Kubuntu was the one that I tested before. I like KDE since version 2 but again failed in deliver a blazing fast experience. In the notebook, the boot time was several minutes. Even Windows 10 was a couple of seconds. I decided then to format and install Lubuntu.

Lubuntu is an Ubuntu derivative using the LXDE desktop environment. Super light. Man! Boot was fast and when ready it consumed a fraction of RAM of both Windows and Kubuntu. However, during my 4 weeks test I was giving too many little problems. So I decided to make another switch.

Xubuntu is fine in a 13 inches monitor. Then came to the software selection. Lubuntu was super short on preinstalled stuff, which I like because I generally don’t use them anyway, but Xubuntu came with some. The good news is that the selection does not consume much of the drive space and are light enough in case I really want to use them.

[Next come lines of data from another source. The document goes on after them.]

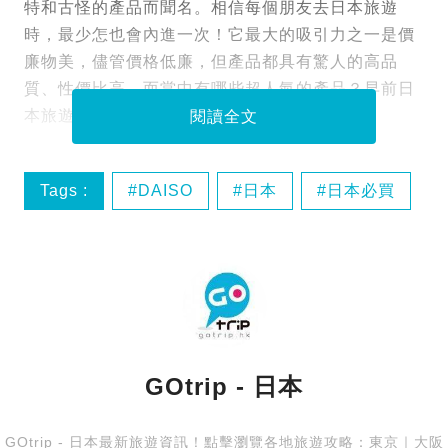
特和古怪的產品而聞名。相信每個朋友去日本旅遊
時，最少怎也會內進一次！它最大的吸引力之一是價
廉物美，儘管價格低廉，但產品都具有驚人的高品
質、性價比高。而當中有哪些超人氣的產品？早前日
本旅遊資訊網站揭開關於DAISO的7個秘密！
閱讀全文
Tags :
DAISO
日本
日本必買
日本購物
GOtrip - 日本
GOtrip - 日本最新旅遊資訊！點擊瀏覽各地旅遊攻略：
東京
｜
大阪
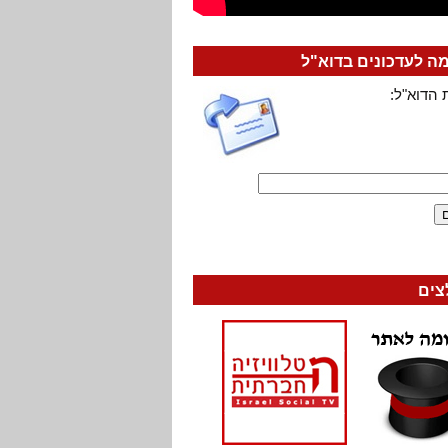
 לעדכונים בדוא"ל
 הדוא"ל:
צים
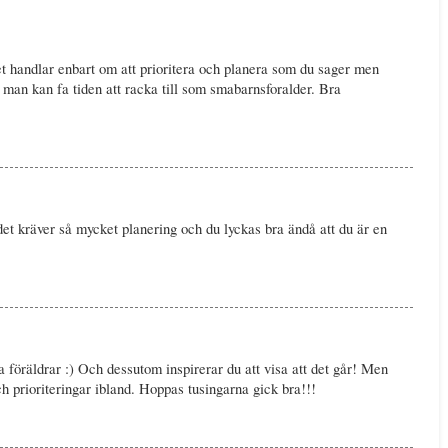
 handlar enbart om att prioritera och planera som du sager men
 man kan fa tiden att racka till som smabarnsforalder. Bra
det kräver så mycket planering och du lyckas bra ändå att du är en
la föräldrar :) Och dessutom inspirerar du att visa att det går! Men
ch prioriteringar ibland. Hoppas tusingarna gick bra!!!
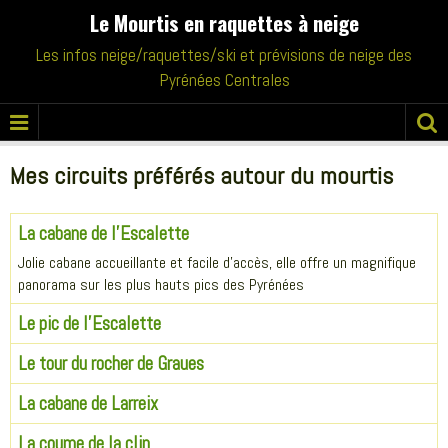
Le Mourtis en raquettes à neige
Les infos neige/raquettes/ski et prévisions de neige des
Pyrénées Centrales
Mes circuits préférés autour du mourtis
La cabane de l'Escalette
Jolie cabane accueillante et facile d'accès, elle offre un magnifique
panorama sur les plus hauts pics des Pyrénées
Le pic de l'Escalette
Le tour du rocher de Graues
La cabane de Larreix
La coume de la clin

I had to install Steam and it works nice. Unfortunately, GOG’s Galaxy does not have currently a Linux version, so the games have to be installed manually one by one. Also, your play time will be not computed, nor you will be alerted about updates. A second negative point is that most GOG’s games do not use the new cloud save feature, so playing a bit in the notebook and a bit in the desktop is only for games that progress do not matter. Fingers crossed for the future.

Finally, I was looking for a game engine that works on Linux. Unreal, as I found, works, but you have to compile it yourself. GREAT 🙁 I did it. It took hours and the result was too many crashes and too big suite to work in a notebook. I was once again looking for a lightweight engine. I tested Godot and liked. But it is still lacking.

Then I found out that Unity is, in fact, releasing in an alternative channel (through forums) the update engine for Linux. I installed it too. Crashes a lot but it works. I’ve being playing the game developer in the notebook ever since. With the excellent Visual Studio Code editor, it makes my days fun.

After 2 months and half working most of the time on this notebook, I can be happier man but in general I am already one. It is fast, close environment that I face when I deal with cloud Internet stuff and free. I plan to migrate to a newer machine in the next year, mostly to get a better amount of RAM memory and battery life. Currently, it lasts 3 hours, which is by any means a shame for a mobile device.